In my January essay on self driving cars I referenced the levels of autonomy that are usually used to describe just how much self driving is done by the car. Levels 4 and 5 involve no human input at all, the car does indeed drive itself. I am becoming more skeptical by the day that we will have level 4 or level 5 autonomy in our cars any time soon, except in very restricted and special geographies. Level 3 which lets the driver take their hands off the wheel and their attention off of driving is also going to be harder than many people think as the switch back to the human taking over in tricky circumstances is going to be hard to pull off quickly enough when it is needed. Levels 1 and 2 however, where the person is observing what happens and takes over when they need to, will, I think, be fairly commonplace in just a few years.

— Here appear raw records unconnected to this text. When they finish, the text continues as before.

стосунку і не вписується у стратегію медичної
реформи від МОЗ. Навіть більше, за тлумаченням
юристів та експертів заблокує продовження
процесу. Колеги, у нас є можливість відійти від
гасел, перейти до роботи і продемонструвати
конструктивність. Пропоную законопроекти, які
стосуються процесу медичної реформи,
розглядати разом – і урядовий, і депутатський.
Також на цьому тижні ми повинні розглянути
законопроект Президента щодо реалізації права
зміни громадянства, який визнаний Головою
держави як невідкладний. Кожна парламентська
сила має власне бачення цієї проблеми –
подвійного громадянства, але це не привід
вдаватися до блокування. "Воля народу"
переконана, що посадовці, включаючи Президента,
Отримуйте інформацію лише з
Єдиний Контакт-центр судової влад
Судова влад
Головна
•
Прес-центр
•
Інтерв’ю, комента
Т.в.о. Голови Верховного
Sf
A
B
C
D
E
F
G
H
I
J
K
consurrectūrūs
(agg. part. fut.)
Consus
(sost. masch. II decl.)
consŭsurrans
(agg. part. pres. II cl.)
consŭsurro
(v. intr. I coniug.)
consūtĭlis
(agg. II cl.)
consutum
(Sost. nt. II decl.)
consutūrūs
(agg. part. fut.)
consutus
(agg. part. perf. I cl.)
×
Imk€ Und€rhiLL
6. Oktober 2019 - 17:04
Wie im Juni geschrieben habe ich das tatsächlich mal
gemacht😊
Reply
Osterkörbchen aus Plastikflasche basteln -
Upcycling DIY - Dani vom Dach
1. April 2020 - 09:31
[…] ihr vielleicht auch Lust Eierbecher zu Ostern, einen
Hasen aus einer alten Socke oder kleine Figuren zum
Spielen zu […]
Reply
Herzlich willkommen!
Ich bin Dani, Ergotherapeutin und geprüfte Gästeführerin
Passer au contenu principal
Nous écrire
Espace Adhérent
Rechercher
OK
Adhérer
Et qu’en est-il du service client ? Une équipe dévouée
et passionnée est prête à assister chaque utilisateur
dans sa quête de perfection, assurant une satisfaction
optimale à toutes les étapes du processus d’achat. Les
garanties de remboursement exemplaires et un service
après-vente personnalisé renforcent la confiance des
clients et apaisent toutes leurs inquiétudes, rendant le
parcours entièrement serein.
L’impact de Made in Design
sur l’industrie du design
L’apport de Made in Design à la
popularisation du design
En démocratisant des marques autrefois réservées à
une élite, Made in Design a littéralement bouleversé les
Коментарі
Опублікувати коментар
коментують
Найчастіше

Levels 1 and 2 for autonomy in cars are going to make them so much more safer, even for bad drivers. And the elderly usually get progressively worse at driving. These levels will take over parking, lane keeping, and eventually almost all of braking, accelerating, and steering, but with the driver’s hands still on the steering wheel.

The technology for all of levels 1 through 5 is really robotics technologies. As we go up through the autonomy levels the cars are progressively becoming robots more and more.

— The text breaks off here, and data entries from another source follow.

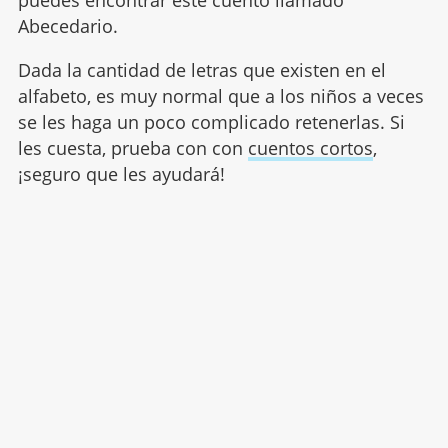
puedes encontrar este cuento llamado
Abecedario.
Dada la cantidad de letras que existen en el
alfabeto, es muy normal que a los niños a veces
se les haga un poco complicado retenerlas. Si
les cuesta, prueba con con
cuentos cortos
,
¡seguro que les ayudará!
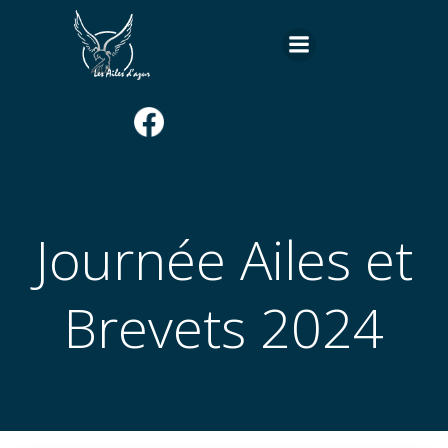
Aller
au
contenu
Journée Ailes et
Brevets 2024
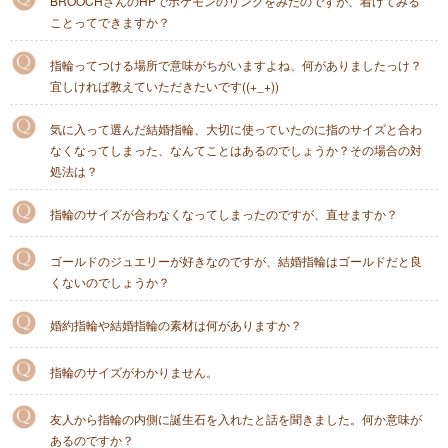
BROOCHさんのHPでポケモンのリングをみたのですが、着けてみる
ことってできますか？
指輪ってつける場所で意味がちがいますよね、何がありましたっけ？
宜しければ教えていただきたいです((+_+))
気に入って選んだ結婚指輪、大切に使っていたのに指のサイズと合わ
なくなってしまった、なんてことはあるのでしょうか？その場合の対
処法は？
指輪のサイズが合わなくなってしまったのですが、直せますか？
ゴールドのジュエリーが好きなのですが、結婚指輪はゴールドだと良
くないのでしょうか？
婚約指輪や結婚指輪の素材は何がありますか？
指輪のサイズがわかりません。
友人から指輪の内側に誕生石を入れたと話を聞きました。何か意味が
あるのですか？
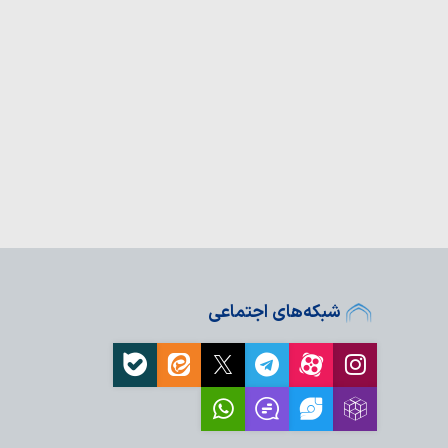
شبکه‌های اجتماعی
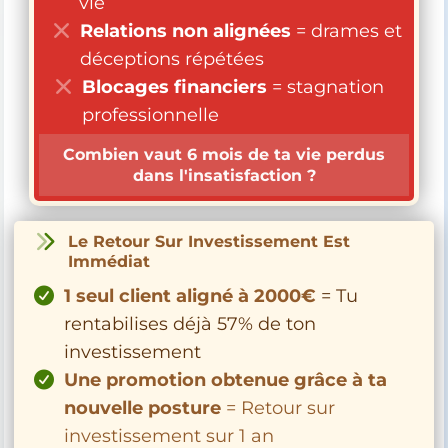
vie
Relations non alignées
= drames et
déceptions répétées
Blocages financiers
= stagnation
professionnelle
Combien vaut 6 mois de ta vie perdus
dans l'insatisfaction ?
Le Retour Sur Investissement Est
Immédiat
1 seul client aligné à 2000€
= Tu
rentabilises déjà 57% de ton
investissement
Une promotion obtenue grâce à ta
nouvelle posture
= Retour sur
investissement sur 1 an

This, for now, is my final arena where the aging population is going to be a pull on new robotic technology. The longer that an elderly person can drive, the longer they can have their independence, the longer they will be able to stay in their own homes, and the longer they can get by without relying on individual services provided to them by someone younger.

Car companies already recognize the need to cater more to an elderly driving population, and many driver assist features that they are introducing will indeed extend the time that many drivers will be able to drive.

Conclusion

The demographic inversion in our population, a megatrend that is happening whether we like it or not, is becoming a significant pull on the need for new automation, IT, and robotics. It is pulling us to more robotic solution in all stages of food production, in manufacturing, in fulfillment and delivery to the home, soon in care services for the elderly, and even now in driver assist features in cars.



^{\big 1}Full disclosure.  For many years I was a member of John Deere’s Global Innovation and Technology Advisory Council.